Action item: Lines below that include "when" are the answer; copy each one.
.....
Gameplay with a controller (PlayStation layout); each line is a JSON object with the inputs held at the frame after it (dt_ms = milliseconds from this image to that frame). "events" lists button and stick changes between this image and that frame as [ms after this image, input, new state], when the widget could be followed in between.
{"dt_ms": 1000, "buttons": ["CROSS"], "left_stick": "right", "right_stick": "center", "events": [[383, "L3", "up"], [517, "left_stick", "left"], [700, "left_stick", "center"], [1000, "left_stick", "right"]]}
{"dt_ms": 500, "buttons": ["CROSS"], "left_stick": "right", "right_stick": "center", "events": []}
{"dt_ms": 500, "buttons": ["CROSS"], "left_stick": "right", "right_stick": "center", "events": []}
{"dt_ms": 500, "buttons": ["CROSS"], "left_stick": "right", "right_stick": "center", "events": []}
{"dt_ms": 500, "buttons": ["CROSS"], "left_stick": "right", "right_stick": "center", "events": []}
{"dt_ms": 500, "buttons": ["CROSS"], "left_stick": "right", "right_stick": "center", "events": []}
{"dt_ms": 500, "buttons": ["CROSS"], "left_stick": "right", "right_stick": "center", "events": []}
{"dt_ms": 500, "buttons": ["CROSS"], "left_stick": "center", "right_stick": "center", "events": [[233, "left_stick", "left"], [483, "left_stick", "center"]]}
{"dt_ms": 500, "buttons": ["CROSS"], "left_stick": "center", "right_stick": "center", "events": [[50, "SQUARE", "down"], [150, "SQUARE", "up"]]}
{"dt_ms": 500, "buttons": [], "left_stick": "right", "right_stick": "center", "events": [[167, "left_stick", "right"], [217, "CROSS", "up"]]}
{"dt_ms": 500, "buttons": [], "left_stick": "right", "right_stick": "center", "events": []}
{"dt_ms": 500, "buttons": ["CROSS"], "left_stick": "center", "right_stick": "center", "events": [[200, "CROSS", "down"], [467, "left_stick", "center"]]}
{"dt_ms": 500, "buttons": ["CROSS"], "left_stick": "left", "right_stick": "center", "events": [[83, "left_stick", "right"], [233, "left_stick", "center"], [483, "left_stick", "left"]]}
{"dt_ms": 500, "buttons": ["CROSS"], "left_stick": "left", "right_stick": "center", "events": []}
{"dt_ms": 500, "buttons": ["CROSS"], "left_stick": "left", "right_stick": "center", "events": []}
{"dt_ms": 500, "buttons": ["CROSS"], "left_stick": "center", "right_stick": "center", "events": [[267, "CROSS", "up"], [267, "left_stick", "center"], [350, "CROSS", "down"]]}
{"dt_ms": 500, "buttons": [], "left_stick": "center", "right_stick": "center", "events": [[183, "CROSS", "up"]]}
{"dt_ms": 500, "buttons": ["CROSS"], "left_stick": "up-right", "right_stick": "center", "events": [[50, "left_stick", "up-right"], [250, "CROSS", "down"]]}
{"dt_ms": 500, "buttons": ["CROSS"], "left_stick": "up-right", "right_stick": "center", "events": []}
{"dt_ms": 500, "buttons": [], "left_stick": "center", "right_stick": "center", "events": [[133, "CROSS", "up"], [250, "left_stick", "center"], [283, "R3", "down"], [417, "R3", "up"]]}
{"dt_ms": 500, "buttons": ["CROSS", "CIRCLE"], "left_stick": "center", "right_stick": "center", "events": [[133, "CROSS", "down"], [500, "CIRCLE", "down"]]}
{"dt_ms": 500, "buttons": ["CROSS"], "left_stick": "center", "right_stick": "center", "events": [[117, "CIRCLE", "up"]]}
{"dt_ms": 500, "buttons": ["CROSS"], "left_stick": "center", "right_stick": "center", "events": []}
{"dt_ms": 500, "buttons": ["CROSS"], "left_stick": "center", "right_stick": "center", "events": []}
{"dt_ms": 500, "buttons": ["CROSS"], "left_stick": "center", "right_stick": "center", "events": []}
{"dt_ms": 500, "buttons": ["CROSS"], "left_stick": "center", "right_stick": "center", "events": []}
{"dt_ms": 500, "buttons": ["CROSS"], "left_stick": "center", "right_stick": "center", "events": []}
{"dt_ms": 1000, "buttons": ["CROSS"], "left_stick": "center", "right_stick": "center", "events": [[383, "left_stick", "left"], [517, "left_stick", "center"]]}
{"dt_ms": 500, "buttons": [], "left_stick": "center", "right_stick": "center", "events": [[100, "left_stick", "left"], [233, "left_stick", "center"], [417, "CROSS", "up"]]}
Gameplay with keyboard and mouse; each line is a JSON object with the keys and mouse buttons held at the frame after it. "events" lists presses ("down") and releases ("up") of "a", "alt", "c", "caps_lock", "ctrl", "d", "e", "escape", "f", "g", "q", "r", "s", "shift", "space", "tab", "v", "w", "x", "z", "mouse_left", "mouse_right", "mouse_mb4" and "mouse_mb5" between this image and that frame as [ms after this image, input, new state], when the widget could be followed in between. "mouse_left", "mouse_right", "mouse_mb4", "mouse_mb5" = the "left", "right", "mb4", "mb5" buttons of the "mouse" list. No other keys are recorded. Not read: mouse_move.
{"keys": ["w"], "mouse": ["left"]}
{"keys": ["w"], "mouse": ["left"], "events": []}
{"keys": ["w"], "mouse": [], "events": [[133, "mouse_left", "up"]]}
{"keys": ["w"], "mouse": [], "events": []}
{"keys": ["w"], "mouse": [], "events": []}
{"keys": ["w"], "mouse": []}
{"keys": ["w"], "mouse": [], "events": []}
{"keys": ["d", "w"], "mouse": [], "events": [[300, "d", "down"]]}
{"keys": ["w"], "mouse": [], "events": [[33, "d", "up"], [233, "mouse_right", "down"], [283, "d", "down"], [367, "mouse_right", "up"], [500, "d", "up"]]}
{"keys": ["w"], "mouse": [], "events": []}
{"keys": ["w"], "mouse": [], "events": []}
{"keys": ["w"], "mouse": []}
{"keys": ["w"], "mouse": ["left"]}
.....
Exercise solution:
Gameplay with a controller (PlayStation layout); each line is a JSON object with the inputs held at the frame after it (dt_ms = milliseconds from this image to that frame). "events" lists button and stick changes between this image and that frame as [ms after this image, input, new state], when the widget could be followed in between.
Gameplay with keyboard and mouse; each line is a JSON object with the keys and mouse buttons held at the frame after it. "events" lists presses ("down") and releases ("up") of "a", "alt", "c", "caps_lock", "ctrl", "d", "e", "escape", "f", "g", "q", "r", "s", "shift", "space", "tab", "v", "w", "x", "z", "mouse_left", "mouse_right", "mouse_mb4" and "mouse_mb5" between this image and that frame as [ms after this image, input, new state], when the widget could be followed in between. "mouse_left", "mouse_right", "mouse_mb4", "mouse_mb5" = the "left", "right", "mb4", "mb5" buttons of the "mouse" list. No other keys are recorded. Not read: mouse_move.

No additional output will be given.